Figure 6:  "Waffle" surface deformation in the Fried geometry.  H and L mark actuator locations, where H represents a high actuator and L represents a low actuator. The squares define the subaperture areas.

The LightLike AO tools offer a reconstructor option that attempts to explicitly remove the waffle component from the actuator command vector.  The so-called waffle-constrained reconstructor is a zonal reconstruction method for actuator commands that uses the sequence of AO tools functions aogeom (define geometry), lsfptosw (compute a slope and waffle influence matrix), and aorecon(compute pseudo-inverse).  As its name implies, lsfptosw computes a slope influence matrix using the same meshes and a procedure closely related to the previously discussed lsfptos method.  Subsequently, the aorecon function is used in the same way(s) as in previously discussed zonal reconstructions.  The function details section includes a sample Matlab terminal session that illustrates a reconstructor calculation using lsfptosw.

Depending on the problem details, the explicit removal of waffle implemented via lsfptosw may be redundant.  The use of the SVD capability of aorecon may be sufficient to remove any significant waffle component.  Nevertheless, the lsfptosw option is provided in the AO tools, so users may experiment on their own particular problems.

REFERENCES:

R.W Praus, II: "Derivation of a Waffle-Constrained Reconstructor (WCR)", Technical Memorandum, MZA Associates Corp., Sep. 1999.

Modal reconstructor for DM actuator commands

To obtain DM actuator commands using a modal reconstruction, we will require the AO tools functions aogeom, slope2mod, mod2opd, aoinf, and aorecon.  As usual, we start with aogeom to define the geometry of the subapertures.

In the section on modal reconstruction of wavefronts without a DM, we developed the reconstructor

      dopd, rec  =  Z amod, rec =  Z V sdata .

As discussed previously, the tools functions slope2mod and mod2opd are used to compute V and Z.  Now, in closed loop operation with a DM, the WFS slopes represent the difference between the current mirror shape and the wavefront.  If we denote this difference as δdopd, then we can write

      δdopd, rec  =  Z V sdata .

Without a DM, the ZV product gave the final WF reconstructor.  But, to drive the DM, we must compute the corresponding actuator displacements.  In terms of the DM opd influence matrix, we have

      δdopd  = 2A δdact , where A has dims (nopd x nact), and the opd mesh must of course be whatever was used to compute Z and V.

As noted previously, the tools function aoinf computes (among other things) the matrix A.  

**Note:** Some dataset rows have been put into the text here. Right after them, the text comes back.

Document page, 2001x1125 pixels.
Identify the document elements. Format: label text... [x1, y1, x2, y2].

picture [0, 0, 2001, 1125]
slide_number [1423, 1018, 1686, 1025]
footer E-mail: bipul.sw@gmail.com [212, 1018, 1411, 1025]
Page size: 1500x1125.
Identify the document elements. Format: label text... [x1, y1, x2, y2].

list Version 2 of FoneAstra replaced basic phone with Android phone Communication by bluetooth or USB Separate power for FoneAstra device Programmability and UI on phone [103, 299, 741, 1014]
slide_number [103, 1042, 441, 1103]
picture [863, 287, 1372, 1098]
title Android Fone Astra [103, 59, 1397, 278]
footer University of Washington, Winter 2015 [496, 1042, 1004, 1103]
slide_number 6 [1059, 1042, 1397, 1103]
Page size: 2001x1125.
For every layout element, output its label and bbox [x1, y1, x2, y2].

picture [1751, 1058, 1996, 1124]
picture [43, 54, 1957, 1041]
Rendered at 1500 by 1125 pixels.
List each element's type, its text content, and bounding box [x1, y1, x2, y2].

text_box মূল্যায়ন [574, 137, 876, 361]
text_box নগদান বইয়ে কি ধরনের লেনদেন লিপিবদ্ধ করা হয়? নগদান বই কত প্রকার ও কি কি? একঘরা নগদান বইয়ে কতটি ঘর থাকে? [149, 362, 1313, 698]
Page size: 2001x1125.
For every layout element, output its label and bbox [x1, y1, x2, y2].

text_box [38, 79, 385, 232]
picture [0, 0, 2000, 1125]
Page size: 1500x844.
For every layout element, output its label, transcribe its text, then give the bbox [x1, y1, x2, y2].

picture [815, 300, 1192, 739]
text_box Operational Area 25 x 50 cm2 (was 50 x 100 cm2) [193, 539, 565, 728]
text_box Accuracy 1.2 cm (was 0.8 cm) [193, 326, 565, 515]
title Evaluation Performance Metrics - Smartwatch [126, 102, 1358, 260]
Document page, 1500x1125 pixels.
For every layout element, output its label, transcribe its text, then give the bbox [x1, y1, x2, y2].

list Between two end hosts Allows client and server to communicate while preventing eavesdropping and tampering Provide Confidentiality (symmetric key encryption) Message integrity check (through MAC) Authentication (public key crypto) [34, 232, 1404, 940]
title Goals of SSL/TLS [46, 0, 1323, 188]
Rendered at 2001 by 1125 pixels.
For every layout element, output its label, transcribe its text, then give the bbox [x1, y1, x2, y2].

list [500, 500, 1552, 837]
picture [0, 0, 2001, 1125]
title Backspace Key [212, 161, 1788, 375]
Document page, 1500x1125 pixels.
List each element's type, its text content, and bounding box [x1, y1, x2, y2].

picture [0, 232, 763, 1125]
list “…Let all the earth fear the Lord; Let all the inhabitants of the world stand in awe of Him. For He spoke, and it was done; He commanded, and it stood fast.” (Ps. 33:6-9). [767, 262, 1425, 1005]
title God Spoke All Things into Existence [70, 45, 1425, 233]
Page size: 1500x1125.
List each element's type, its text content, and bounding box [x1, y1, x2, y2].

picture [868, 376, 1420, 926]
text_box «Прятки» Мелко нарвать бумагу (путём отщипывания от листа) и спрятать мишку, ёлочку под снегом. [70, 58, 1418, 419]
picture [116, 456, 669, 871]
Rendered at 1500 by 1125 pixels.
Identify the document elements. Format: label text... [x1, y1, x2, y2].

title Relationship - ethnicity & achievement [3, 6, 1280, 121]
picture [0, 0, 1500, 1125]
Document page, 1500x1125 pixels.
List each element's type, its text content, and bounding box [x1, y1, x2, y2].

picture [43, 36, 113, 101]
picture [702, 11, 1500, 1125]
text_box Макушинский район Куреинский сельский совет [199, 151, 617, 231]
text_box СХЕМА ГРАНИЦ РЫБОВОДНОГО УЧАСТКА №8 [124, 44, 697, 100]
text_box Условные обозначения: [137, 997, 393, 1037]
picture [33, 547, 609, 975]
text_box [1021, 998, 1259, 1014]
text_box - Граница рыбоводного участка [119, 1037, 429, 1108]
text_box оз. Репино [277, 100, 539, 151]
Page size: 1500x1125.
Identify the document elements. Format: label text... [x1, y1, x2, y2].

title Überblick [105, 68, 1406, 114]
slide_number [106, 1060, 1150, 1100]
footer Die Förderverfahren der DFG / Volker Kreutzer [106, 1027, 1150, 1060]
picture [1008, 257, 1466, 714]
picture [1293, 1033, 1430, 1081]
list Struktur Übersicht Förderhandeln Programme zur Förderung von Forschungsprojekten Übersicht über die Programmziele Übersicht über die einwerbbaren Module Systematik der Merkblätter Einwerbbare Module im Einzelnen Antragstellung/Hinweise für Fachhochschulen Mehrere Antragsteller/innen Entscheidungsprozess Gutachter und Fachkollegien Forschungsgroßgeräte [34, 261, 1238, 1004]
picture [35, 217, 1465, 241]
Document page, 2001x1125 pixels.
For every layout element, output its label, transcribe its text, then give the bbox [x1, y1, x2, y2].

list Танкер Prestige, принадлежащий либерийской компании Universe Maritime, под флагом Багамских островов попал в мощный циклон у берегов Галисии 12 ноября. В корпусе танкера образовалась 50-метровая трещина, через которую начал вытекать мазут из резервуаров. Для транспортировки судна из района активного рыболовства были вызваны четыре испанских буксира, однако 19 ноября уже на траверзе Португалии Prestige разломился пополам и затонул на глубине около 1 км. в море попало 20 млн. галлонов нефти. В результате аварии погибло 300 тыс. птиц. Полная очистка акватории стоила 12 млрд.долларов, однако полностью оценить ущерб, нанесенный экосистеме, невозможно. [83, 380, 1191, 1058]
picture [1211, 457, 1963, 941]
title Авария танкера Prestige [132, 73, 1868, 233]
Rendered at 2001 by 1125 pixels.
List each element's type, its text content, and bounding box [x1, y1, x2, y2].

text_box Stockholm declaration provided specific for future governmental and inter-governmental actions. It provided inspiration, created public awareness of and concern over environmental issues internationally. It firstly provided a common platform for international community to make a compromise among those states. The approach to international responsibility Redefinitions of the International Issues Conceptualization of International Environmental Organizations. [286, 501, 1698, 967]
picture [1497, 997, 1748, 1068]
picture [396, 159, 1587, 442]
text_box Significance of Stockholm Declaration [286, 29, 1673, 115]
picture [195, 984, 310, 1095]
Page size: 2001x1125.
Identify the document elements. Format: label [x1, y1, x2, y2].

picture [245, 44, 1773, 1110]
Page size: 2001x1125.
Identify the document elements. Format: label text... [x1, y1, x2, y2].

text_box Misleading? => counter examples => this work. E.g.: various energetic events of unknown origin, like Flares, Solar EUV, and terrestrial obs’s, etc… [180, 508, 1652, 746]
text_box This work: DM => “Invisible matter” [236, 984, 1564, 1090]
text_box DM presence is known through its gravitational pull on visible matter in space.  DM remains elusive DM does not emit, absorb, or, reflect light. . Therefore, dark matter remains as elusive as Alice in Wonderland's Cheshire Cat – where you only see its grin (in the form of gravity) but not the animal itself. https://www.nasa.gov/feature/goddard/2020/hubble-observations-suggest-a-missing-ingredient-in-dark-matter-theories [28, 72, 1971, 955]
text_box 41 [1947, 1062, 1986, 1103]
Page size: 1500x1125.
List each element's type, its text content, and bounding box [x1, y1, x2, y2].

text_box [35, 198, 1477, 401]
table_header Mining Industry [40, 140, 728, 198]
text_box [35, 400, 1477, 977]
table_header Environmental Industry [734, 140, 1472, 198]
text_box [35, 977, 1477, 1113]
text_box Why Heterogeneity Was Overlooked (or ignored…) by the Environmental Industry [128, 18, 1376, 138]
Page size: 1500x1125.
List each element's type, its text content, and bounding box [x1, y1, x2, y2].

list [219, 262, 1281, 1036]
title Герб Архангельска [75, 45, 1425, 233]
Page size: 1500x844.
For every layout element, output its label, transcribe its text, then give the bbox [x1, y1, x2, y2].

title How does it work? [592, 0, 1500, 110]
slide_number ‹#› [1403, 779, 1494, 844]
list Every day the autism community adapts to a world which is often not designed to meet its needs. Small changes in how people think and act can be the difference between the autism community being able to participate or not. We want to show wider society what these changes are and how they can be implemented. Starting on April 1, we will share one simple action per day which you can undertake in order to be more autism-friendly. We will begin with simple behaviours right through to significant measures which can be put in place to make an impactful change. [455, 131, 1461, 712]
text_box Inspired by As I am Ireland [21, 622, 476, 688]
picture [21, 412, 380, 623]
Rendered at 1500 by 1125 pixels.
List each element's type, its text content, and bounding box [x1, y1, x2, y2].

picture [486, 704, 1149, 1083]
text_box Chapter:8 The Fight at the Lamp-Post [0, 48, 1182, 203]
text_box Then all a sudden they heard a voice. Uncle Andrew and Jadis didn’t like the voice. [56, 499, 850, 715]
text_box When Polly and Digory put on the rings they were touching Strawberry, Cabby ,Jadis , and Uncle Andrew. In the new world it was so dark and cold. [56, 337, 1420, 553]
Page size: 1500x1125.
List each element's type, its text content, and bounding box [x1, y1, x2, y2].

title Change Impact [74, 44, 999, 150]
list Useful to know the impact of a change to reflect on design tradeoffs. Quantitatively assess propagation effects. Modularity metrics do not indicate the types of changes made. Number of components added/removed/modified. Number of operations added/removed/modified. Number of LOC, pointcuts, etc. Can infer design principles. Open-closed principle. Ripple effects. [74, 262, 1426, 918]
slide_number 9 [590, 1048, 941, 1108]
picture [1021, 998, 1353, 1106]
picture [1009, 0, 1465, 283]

Now, given A, we must solve the preceding equation for the δdact. To do so requires a least-squares or "pseudo-inversion" approach, since A has more rows than columns.  Using the superscript notation (...)#  to indicate a pseudo-inverse operation, we write formally

      δdact,rec = (1/2)A# δdopd  = (1/2)A# Z V sdata= Rmod sdata ,

where  Rmod = (1/2)A# Z V  defines the final modal reconstructor matrix, for reconstruction of the DM actuator commands from the WFS slopes.

The AO tools function aorecon is provided to compute the pseudo-inverse of any specified matrix.  Details of the available options, and examples of Matlab terminal sessions, are given in the later section devoted to aorecon.  One of the key options of aorecon is the capability to perform singular value decomposition.

In sum, modal reconstruction of DM actuator commands requires the use of tools functions aogeom(define geometry), slope2mod (compute V), mod2opd (compute Z), aoinf (compute A), andaorecon (compute pseudo-inverse A#).